[Named joint coordinates]
--- --- ---
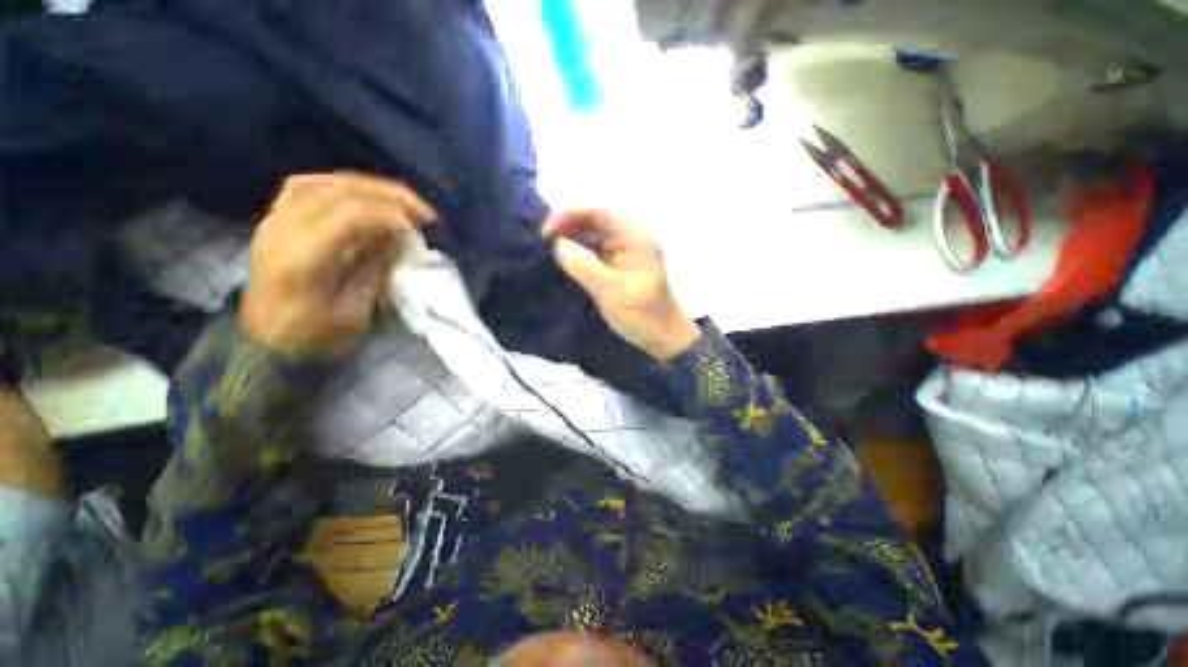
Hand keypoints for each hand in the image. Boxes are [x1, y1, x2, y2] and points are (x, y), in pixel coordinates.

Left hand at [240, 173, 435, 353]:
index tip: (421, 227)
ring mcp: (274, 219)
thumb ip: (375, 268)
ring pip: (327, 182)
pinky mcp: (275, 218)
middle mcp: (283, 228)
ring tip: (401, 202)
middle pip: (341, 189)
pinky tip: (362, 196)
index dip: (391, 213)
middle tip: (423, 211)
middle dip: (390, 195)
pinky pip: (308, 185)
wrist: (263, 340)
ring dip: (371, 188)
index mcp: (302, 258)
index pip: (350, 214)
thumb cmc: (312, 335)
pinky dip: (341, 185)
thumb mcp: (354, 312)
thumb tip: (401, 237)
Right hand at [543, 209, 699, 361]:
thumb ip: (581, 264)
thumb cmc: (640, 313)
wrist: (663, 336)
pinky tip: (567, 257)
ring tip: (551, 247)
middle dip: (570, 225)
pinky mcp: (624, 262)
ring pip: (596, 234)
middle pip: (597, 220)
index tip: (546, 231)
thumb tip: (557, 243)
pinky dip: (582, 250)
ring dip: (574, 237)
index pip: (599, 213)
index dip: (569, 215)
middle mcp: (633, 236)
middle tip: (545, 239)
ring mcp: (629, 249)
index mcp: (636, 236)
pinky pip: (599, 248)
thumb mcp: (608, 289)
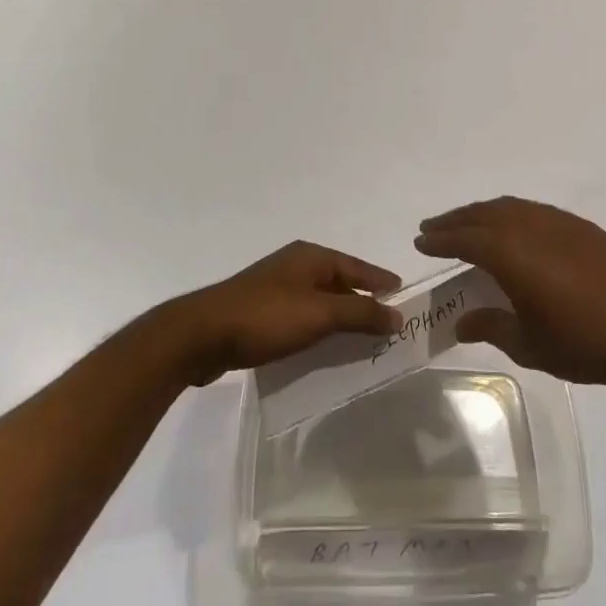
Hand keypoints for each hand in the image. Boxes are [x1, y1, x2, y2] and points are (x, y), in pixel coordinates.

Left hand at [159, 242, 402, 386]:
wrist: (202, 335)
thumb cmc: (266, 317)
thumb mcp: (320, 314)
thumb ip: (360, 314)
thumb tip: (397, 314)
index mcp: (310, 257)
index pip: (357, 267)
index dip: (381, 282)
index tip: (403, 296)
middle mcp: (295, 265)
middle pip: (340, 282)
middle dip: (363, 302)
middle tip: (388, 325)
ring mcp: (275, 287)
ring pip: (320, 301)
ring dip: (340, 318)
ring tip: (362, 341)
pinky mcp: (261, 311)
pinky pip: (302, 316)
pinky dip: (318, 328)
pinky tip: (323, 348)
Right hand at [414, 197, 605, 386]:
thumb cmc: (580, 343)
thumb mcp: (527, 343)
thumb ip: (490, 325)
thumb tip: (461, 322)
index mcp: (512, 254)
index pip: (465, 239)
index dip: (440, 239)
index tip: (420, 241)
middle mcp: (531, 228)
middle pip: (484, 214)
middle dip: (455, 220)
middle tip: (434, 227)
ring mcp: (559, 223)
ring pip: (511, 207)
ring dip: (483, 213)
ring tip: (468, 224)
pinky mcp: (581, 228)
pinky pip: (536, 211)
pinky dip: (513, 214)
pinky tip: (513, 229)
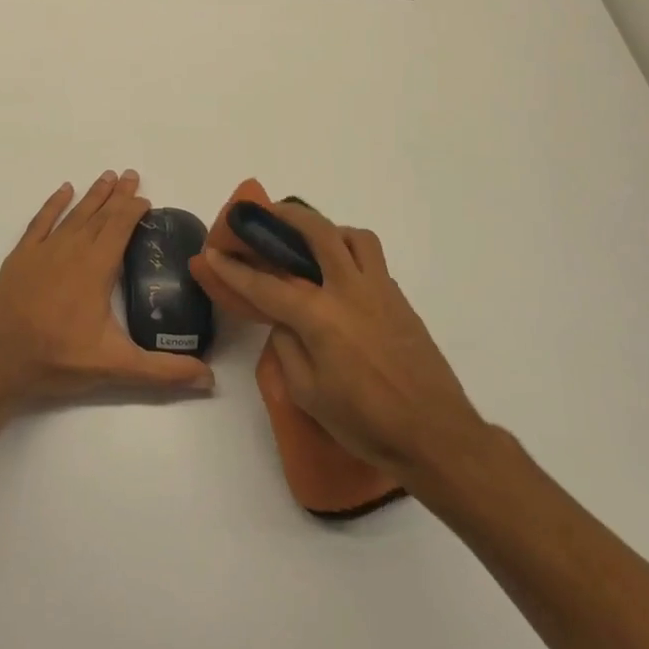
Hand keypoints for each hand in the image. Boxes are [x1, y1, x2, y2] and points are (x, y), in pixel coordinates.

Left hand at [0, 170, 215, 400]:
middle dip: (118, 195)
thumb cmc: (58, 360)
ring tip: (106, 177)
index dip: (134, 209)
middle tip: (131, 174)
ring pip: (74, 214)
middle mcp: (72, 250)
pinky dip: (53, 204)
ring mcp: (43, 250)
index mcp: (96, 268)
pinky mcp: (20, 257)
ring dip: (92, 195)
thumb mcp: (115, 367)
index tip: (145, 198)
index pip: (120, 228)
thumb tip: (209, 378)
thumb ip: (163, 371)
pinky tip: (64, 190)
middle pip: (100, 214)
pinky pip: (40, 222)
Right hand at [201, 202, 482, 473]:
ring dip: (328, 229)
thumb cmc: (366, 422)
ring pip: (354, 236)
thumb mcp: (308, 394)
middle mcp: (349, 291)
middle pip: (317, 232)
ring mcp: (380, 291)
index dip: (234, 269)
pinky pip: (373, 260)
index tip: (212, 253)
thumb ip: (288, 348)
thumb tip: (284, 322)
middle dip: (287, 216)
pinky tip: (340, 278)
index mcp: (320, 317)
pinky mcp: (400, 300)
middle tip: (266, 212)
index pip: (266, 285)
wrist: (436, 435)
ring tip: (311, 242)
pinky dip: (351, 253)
--- --- ---
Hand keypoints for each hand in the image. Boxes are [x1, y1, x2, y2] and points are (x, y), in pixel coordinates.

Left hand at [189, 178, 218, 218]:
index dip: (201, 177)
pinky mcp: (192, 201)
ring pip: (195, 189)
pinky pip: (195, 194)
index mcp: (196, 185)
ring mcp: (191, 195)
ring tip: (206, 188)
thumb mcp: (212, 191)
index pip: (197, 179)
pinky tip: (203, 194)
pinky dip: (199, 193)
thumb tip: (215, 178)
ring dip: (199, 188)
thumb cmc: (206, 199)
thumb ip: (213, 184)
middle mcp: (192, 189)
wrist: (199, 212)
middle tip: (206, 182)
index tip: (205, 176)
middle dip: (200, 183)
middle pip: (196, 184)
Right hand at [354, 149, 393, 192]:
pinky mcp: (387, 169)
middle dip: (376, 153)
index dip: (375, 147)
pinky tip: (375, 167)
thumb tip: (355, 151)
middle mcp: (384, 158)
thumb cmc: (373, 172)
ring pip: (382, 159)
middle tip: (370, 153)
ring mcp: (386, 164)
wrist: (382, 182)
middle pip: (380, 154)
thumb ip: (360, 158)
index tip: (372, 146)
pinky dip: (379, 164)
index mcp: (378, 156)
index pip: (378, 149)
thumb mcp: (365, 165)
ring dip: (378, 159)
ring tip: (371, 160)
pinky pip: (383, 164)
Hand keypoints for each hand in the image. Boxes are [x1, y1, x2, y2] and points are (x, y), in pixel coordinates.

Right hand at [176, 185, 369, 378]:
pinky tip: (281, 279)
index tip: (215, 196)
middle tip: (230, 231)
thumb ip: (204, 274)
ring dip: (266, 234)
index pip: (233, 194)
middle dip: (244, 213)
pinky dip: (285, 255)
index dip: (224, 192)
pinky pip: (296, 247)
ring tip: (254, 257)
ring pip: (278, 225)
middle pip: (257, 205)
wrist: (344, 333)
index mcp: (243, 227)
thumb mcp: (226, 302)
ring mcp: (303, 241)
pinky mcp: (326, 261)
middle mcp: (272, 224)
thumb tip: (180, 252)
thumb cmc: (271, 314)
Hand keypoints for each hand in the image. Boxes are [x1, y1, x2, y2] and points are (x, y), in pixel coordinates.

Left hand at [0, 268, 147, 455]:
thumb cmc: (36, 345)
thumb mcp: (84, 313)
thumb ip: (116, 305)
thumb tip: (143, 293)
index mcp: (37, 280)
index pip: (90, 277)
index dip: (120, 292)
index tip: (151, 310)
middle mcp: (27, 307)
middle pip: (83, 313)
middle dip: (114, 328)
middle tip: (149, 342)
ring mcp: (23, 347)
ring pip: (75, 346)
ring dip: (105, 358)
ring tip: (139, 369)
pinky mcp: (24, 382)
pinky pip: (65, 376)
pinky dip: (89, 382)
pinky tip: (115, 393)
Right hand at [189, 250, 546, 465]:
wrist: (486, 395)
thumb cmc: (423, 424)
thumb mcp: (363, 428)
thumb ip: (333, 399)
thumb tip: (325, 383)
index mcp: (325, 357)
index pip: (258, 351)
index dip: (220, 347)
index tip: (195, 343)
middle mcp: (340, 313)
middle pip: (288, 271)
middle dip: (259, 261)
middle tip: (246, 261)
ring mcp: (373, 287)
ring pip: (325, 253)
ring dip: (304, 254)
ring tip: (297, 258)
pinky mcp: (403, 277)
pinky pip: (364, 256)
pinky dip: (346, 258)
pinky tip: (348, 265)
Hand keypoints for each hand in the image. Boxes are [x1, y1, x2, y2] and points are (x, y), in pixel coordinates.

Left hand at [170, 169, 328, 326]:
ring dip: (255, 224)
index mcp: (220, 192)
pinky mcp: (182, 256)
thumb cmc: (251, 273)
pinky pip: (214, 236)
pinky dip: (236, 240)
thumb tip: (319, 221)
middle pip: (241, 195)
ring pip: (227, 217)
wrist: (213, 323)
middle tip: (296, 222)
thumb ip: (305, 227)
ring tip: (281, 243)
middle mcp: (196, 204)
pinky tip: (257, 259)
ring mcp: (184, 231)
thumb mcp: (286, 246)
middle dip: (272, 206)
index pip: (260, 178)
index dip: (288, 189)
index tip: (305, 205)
--- --- ---
> _EXERCISE INSTRUCTIONS_
Using the data above, print exactly the lines from the line that contains "pinky mcp: (24, 382)" through the line that contains "index tip: (305, 205)", with both included.

> _TASK RESPONSE_
pinky mcp: (24, 382)
pinky pip: (65, 376)
pinky dip: (89, 382)
pinky tip: (115, 393)
Right hand at [189, 250, 546, 465]:
wrist: (486, 395)
thumb cmc: (423, 424)
thumb mcp: (363, 428)
thumb ip: (333, 399)
thumb tip: (325, 383)
index mcp: (325, 357)
index pip: (258, 351)
index dip: (220, 347)
index tip: (195, 343)
middle mcp: (340, 313)
middle pip: (288, 271)
middle dip: (259, 261)
middle tip: (246, 261)
ring mcp: (373, 287)
ring pip: (325, 253)
ring dip: (304, 254)
ring tip: (297, 258)
pinky mcp: (403, 277)
pinky pip: (364, 256)
pinky dip: (346, 258)
pinky tip: (348, 265)
Hand keypoints for each hand in the image. Boxes are [x1, y1, x2, y2] and points are (x, y), in pixel coordinates.

Left hand at [170, 169, 328, 326]:
ring dip: (255, 224)
index mcp: (220, 192)
pinky mcp: (182, 256)
thumb cmc: (251, 273)
pinky pip: (214, 236)
pinky dip: (236, 240)
thumb tip: (319, 221)
middle pip: (241, 195)
ring pip: (227, 217)
wrist: (213, 323)
middle tip: (296, 222)
thumb ip: (305, 227)
ring tip: (281, 243)
middle mcp: (196, 204)
pinky tip: (257, 259)
ring mcp: (184, 231)
thumb mcp: (286, 246)
middle dip: (272, 206)
index pip: (260, 178)
index dip: (288, 189)
index tip: (305, 205)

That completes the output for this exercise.